Scientists at OpenAI and other firms are studying large language models (LLMs) by applying biological and neurological techniques. A 200-billion-parameter model, like OpenAI’s GPT4o released in 2024, could physically cover 46 square miles if printed on paper. This research aims to better understand these vast and complex machines and their potential limitations.
LLM Scale Visualized: 200 Billion Parameters & Beyond
Visualizing the scale of large language models (LLMs) involves considering immense quantities of numerical data. A 200-billion-parameter model, such as GPT4o, would require 46 square miles of paper filled with numbers printed in 14-point type—an area roughly the size of San Francisco. Even larger models would necessitate an area comparable to the city of Los Angeles, illustrating the sheer complexity of these systems. Researchers are now using techniques like “mechanistic interpretability” to trace how information flows within LLMs, similar to brain scans. Anthropic developed sparse autoencoders—secondary, transparent models—to mimic primary LLMs and reveal internal processes.
For example, they pinpointed a region in Claude 3 Sonnet linked to the Golden Gate Bridge, demonstrating how specific parameters correlate to concepts and potentially influence responses.

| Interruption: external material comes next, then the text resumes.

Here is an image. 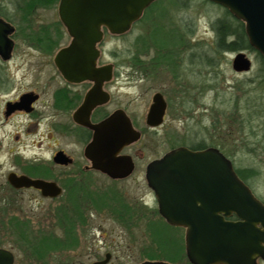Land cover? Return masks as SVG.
Masks as SVG:
<instances>
[{"label":"rangeland","instance_id":"1","mask_svg":"<svg viewBox=\"0 0 264 264\" xmlns=\"http://www.w3.org/2000/svg\"><path fill=\"white\" fill-rule=\"evenodd\" d=\"M9 1L0 0L8 16L13 19H24L22 13L14 10ZM28 15L26 19H34V24L41 21L49 24L59 19L58 5L38 8ZM222 15H224L223 8L205 3L204 0H165L159 8L147 16L151 18V21L142 23L139 36H136L139 28L134 27L125 36H110L102 41L104 60L113 63L119 73L117 83L121 88L116 93L115 100L121 101L125 112L142 131L143 136L136 147L143 157L138 159V169L131 179L119 183L97 179L96 190L99 193L123 194L126 197H122L138 201L140 204L144 200L149 205L147 210L144 209L145 212L152 213L153 210L155 211V198L145 180V164L161 158L174 147L190 148L202 142L208 147L220 143L228 144L233 136L234 141H244L243 145L239 144L235 149L238 150L234 158L235 165L238 168H254L259 171L257 177L250 183L254 194L264 201V124L261 123L263 120L257 118V115L264 113L262 60L256 52L246 50V55L252 61V68L248 73L242 74L234 72L231 67L234 56L238 52L216 56L214 67L204 66L203 59L208 54H215L213 50L216 39L214 23ZM181 18L187 20L189 31L193 28L194 35L188 37L190 41L188 54L180 69L182 78L175 81L172 80V76L177 75L176 66L179 57L170 52L175 49V39L171 37L176 33L174 28L181 27L179 21ZM156 30L168 34L166 38L168 43L164 49L156 48L152 37L149 39V32L154 34ZM143 40L147 41L146 50ZM190 52L195 54L191 58L192 61L188 59ZM158 55L172 57V59L167 65H162L165 60L158 62L156 59ZM141 59L146 63L143 65L139 63ZM139 65L141 66L138 67ZM17 76H22V73L19 72ZM157 92L164 94L166 99L172 100V105L164 124L155 132L148 129L145 120L146 112ZM5 98L8 97L0 94V104ZM252 103L256 109H252ZM237 107L240 110L243 107L249 108V112L246 108L242 113L246 118L248 115L253 119L252 132L248 130V133L240 136L236 133V126L231 121L235 119L232 110ZM15 129L12 125L3 126L0 122V195L2 196L10 194L6 191L7 185H5L6 174L10 169L5 150L9 141L8 136L14 133ZM255 136L258 137L254 138ZM256 139H261L263 142L257 143ZM36 140L35 138L24 140L25 144L21 149L29 157L34 155L39 158H48L50 155L48 149L39 150L36 147L33 149L32 145ZM227 147L232 149L235 146L229 144ZM14 158L15 155L13 163ZM29 195L30 193L24 195L23 199L13 196L15 204L10 213L29 221L31 233L30 231L26 233V230H22L23 227H14L12 239H6L2 233L0 244L14 251L17 258L16 264H45L46 260L43 261V258L36 254L41 252L45 255L50 249L48 247L42 249L40 246L41 249H38L36 245L47 238V233L41 235L39 231L48 230V225L52 223L48 215L51 203L39 201V198H30ZM121 214L122 209L119 210V215ZM151 216L153 232L132 234L122 228L121 224H124V221L121 217V223H118L112 219L109 212L108 214L92 213V216L89 215L88 225L78 231L69 227L70 224L64 219L61 226L66 228L54 232L56 236L58 235L56 240L60 242V251L54 259L52 258V261H46V264H90L91 261L102 259L106 252L113 254L111 264H138L139 258L149 254L156 255L163 261H169L165 257L168 255L176 258L175 264H189L185 256V232L164 226V221L159 215L152 213ZM44 226L46 228H43ZM51 241H54L53 238L48 239V242ZM165 246L168 248L167 251Z\"/></svg>","mask_w":264,"mask_h":264},{"label":"flooded vegetation","instance_id":"2","mask_svg":"<svg viewBox=\"0 0 264 264\" xmlns=\"http://www.w3.org/2000/svg\"><path fill=\"white\" fill-rule=\"evenodd\" d=\"M180 4L184 5L183 3ZM148 10L149 8L145 10L142 19H139L132 26V28H139L136 36L141 34L142 23L151 21L150 17L145 16ZM33 20L7 18L0 14V30H3V33L0 34V94L8 97L0 104V122L3 126L12 125L16 128V131L8 136L9 141L5 150L10 165V169L6 174L5 185H7L6 191L10 194H7V196L0 195V202H2L0 204V236L4 233L6 239H12L14 227H23L22 230L31 233L29 221L10 213L15 204L13 196L17 199L18 197L23 199L24 195H28V193H30V198H39V201L51 203L48 215L52 223L48 225V230L39 231L41 235L48 234L46 235L47 238H44L47 242L44 243L43 247H48L49 252H46L45 255L41 252L36 254L38 257L43 258V261H52L60 251V242L56 240L58 235L56 236L54 232L66 228L61 226L62 220L68 221L69 227L71 226L78 231L88 225L89 215L92 216V213L108 214L109 212L112 219L118 223H121L122 218V221H124V224H121L122 228L131 234L153 232L152 213L159 215L161 220L164 221V226L186 232L183 227L168 224L160 215L154 192L155 211L153 210L150 213L149 211L145 212L149 205L144 200L140 204L138 201L124 198L126 196L123 194L104 195L96 190L95 181L99 178L113 183L131 179L138 169V159L143 157L136 147L137 142L129 144L121 150L118 156H127L133 163L132 173L124 179L108 177L106 173L94 168L92 162L86 157V148L92 143L95 136L93 127L102 124L115 113L124 112L130 119L132 127L140 132L141 138L143 136L134 120L125 112L121 101L115 100L116 93L121 88L117 83L119 73H117V67L113 63L104 60V53H102L104 52L102 41L110 36L121 37L126 34L112 35V33L107 32L106 28H102L103 39L98 44V53L100 54L96 66L101 69L111 65V79L104 82L100 90H94V82L69 80L63 75L58 65L66 62V59L60 56V53L72 41V37L67 34L68 32L60 18L49 24L44 21L34 24ZM179 21L181 27H175L176 33L171 37L175 39V49L170 51L179 57L176 66L177 75H173L171 72L173 75L172 80L175 81L182 78L180 69H182L183 60L188 54L190 42L188 37L194 35L193 28L189 31L190 28H188L189 25L186 23L185 18H181ZM152 35L153 33L150 34L149 32V39ZM168 47L170 48L169 45ZM19 72L22 73V76L18 77ZM89 94H93L91 96L96 101V106L94 105L93 108L87 106ZM162 95L167 104L164 116L165 122L172 100L166 99L164 94ZM159 127L151 128L148 126V129L156 132ZM31 138L37 139L32 145L33 149L34 147L39 150L46 148L50 151L48 158H39L34 155L29 157L25 154L21 147L25 144L24 140ZM175 148L178 147L171 148L168 152ZM188 149L192 150L191 148ZM59 154H63L65 161H56L55 158ZM148 165V163L145 164V180ZM12 176L17 178L26 177L32 181H42L53 185L54 187H51L52 191L56 188L60 192L53 196L45 195L41 188L34 186L18 188L10 182ZM121 209L122 214L119 215ZM225 219L234 223L238 221L234 214L225 216ZM27 226H29L28 229ZM41 237L43 238V236ZM49 238H53L54 241L48 242ZM40 245L42 243L36 245V248H39ZM0 249L10 251L14 256V264L17 263L16 254L13 250L4 248L1 244ZM107 254L110 256L108 264H111L113 259L111 252H106L102 259L93 262L104 260ZM156 257V255H144L139 258L140 260L137 263L163 261ZM186 259L189 264H192L187 256ZM258 263L264 264V261L259 260Z\"/></svg>","mask_w":264,"mask_h":264},{"label":"water","instance_id":"3","mask_svg":"<svg viewBox=\"0 0 264 264\" xmlns=\"http://www.w3.org/2000/svg\"><path fill=\"white\" fill-rule=\"evenodd\" d=\"M156 0H59L58 15L72 37L58 64L67 79L94 82L100 90L111 79L112 66L97 68L98 44L102 28L112 35H123L142 19L145 10ZM227 9L245 23L250 46L264 58V0H208ZM3 30H0V34ZM1 36V35H0ZM252 61L245 52H238L232 61L236 73H248ZM89 94L87 106L95 100ZM96 106V105H95ZM167 104L161 93L153 96L146 124L157 128L164 123ZM121 111L93 127L95 136L86 148V157L94 168L113 179H124L133 171L132 160L118 156L123 148L141 139L139 131ZM65 161L63 154L55 158ZM234 165L218 148L193 151L178 147L149 163L147 186L152 189L160 215L168 224L183 227L186 256L192 264H259L264 261V201L234 171ZM18 187L41 188L45 195L59 190L42 181L12 176ZM236 215L237 222L225 216ZM110 256L91 264H108ZM0 264H14L13 254L0 249ZM141 264H172L146 261Z\"/></svg>","mask_w":264,"mask_h":264},{"label":"trees","instance_id":"4","mask_svg":"<svg viewBox=\"0 0 264 264\" xmlns=\"http://www.w3.org/2000/svg\"><path fill=\"white\" fill-rule=\"evenodd\" d=\"M165 0H157L151 7H149V10L146 13V17L148 15L151 14L152 11H155L157 8H159L160 5H162L164 3ZM59 0H10L9 3H12L13 5V9L17 10L18 12L22 13V17L26 18L28 17L30 13H33L36 9L38 10V8H50V7H54L56 5H58ZM205 3H211L208 0H204ZM213 4V3H211ZM3 3L0 2V14L4 17L7 18H12L10 16H8V14L6 13V8L2 6ZM218 6V5H217ZM220 8H223L221 6H218ZM224 9V15H222V17H219L216 19L215 23H214V30L216 33V39L214 42V53L215 54H208L206 56L205 59H203L204 62V66L205 67H214L216 65L215 61H216V56H222L224 53H234V52H240V51H246V50H250V51H254L257 53V55H259L261 57L262 60V72H263V80H264V58L257 52L255 51V49H253L248 41L247 35H246V30H245V23L243 21H240L238 19H236V17H234L227 9ZM168 37V34L160 31V30H156V32L152 35V39L156 45V48H162L164 49L167 46L168 43V39H166ZM144 42V46H147V41L143 40ZM145 46V50L147 49V47ZM195 54L193 53H189V58L191 61L193 59ZM196 57V56H195ZM156 59L158 60V62H161L160 60H165L164 62H162V65H167L168 61H170V59H172V57H164V55H158L156 57ZM139 63H141L142 65L145 64L146 62H143V60L141 59L140 61H138ZM161 66V65H160ZM252 109H256V107L254 106V104L252 103ZM247 108V109H246ZM246 109L249 112V108L248 107H243L241 110L239 107H237L236 109L232 110V113L235 117V119L233 120V122L231 121V123L234 124V126H236V133L240 136L244 133H248V130H251V132L253 131L254 128V123H253V119L250 118V116L247 115V118L245 117V115L242 113L243 110ZM258 119L263 120V122L261 121L262 124H264V113H260L259 115H257ZM247 130V131H246ZM235 134V132H232ZM233 137V136H232ZM231 137V140H229L228 144L225 143H220L219 145H213L210 146L211 147H216L218 149H220V151L230 159V161H232V163L235 165L236 160L234 159L235 156H237L238 150L236 151L235 149L238 147L239 144L243 145L244 141H234L232 140L233 138ZM258 136H255L254 138H257ZM228 138V137H227ZM229 139V138H228ZM257 143H261L263 141L256 139ZM233 145L235 146L232 149H229V147H227V145ZM264 144V142H263ZM208 146H206L203 142L199 143L197 145H193L190 148L192 150H203L206 149ZM235 167V171L238 174V176L249 185V187L252 189L253 186L251 185L250 181L254 180V178L257 177V175L259 174V171L254 169V168H238ZM47 240L44 239L42 241V245H40V247L42 249H44L43 247V243H46ZM168 244V242H167ZM175 245V244H174ZM176 246H178L176 244ZM38 248V247H37ZM46 248V247H45ZM40 249V248H38ZM167 247L165 246V250L167 251ZM167 257L166 259L169 260L168 262L175 264L176 262V258L172 257V256H165ZM156 258H160V257H156Z\"/></svg>","mask_w":264,"mask_h":264}]
</instances>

“Growing” LLMs: Evolving Parameters Beyond Traditional Building
Large language models aren’t traditionally “built” but rather “grown” through automated training algorithms. These algorithms establish billions of numerical values, called parameters, with researchers having limited control over the specific configuration—similar to guiding the growth of a tree. Researchers are applying techniques mirroring biological analysis to understand LLM behavior, a field called mechanistic interpretability. Anthropic, for example, created sparse autoencoders—transparent secondary models—to mimic the responses of larger models, revealing internal pathways.
Mechanistic Interpretability Reveals Internal LLM Pathways
Researchers are employing “mechanistic interpretability” to investigate LLM pathways, treating the models like complex biological systems. This approach uses tools to trace activations—numbers calculated during operation—as they move through the model, revealing internal mechanisms similar to brain scans. Anthropic, for example, developed sparse autoencoders, secondary models trained to mimic larger LLMs, to make these pathways more visible and understandable. Through these techniques, researchers have discovered unexpected internal structures; one example showed a specific part of Anthropic’s Claude 3 Sonnet model associated with the Golden Gate Bridge.
Furthermore, studies reveal LLMs don’t simply know facts, but utilize distinct pathways to confirm correct statements versus deny incorrect ones, separating factual knowledge from truth assessment. This understanding is critical for improving alignment and predicting LLM behavior.
It doesn’t really feel like it’s going anywhere.
DeepMind’s Nanda
Sparse Autoencoders Decipher Claude 3 Sonnet’s “Golden Gate”
Anthropic utilized sparse autoencoders – secondary, transparent models – to investigate the inner workings of Claude 3 Sonnet. These autoencoders were trained to replicate Claude 3 Sonnet’s responses, providing a more interpretable window into the original model’s processes. Further investigation revealed that the model separates factual knowledge (“bananas are yellow”) from statements of truth (“Bananas are yellow” is true), potentially explaining inconsistencies in responses. This suggests LLMs don’t always process information as humans do, impacting expectations for reliable behavior.
Distinct Mechanisms for Truth & Falsehood in LLM Responses
Researchers are finding that LLMs utilize distinct mechanisms for processing truthful and false statements. Anthropic’s experiments with the Claude 3 Sonnet model revealed separate pathways activated when confirming a correct statement—bananas are yellow—versus denying an incorrect one—bananas are red. This suggests LLMs don’t simply verify information against existing knowledge, but employ different internal processes depending on the claim’s veracity. This discovery has implications for understanding inconsistencies in LLM responses; contradictions aren’t necessarily due to flawed logic, but rather the model drawing upon separate internal components.
Just as a book might present differing viewpoints on separate pages, the model accesses distinct “parts” for different assertions—a finding critical for improving model alignment and predicting behavior. This fundamentally changes expectations for how these systems process information and arrive at conclusions.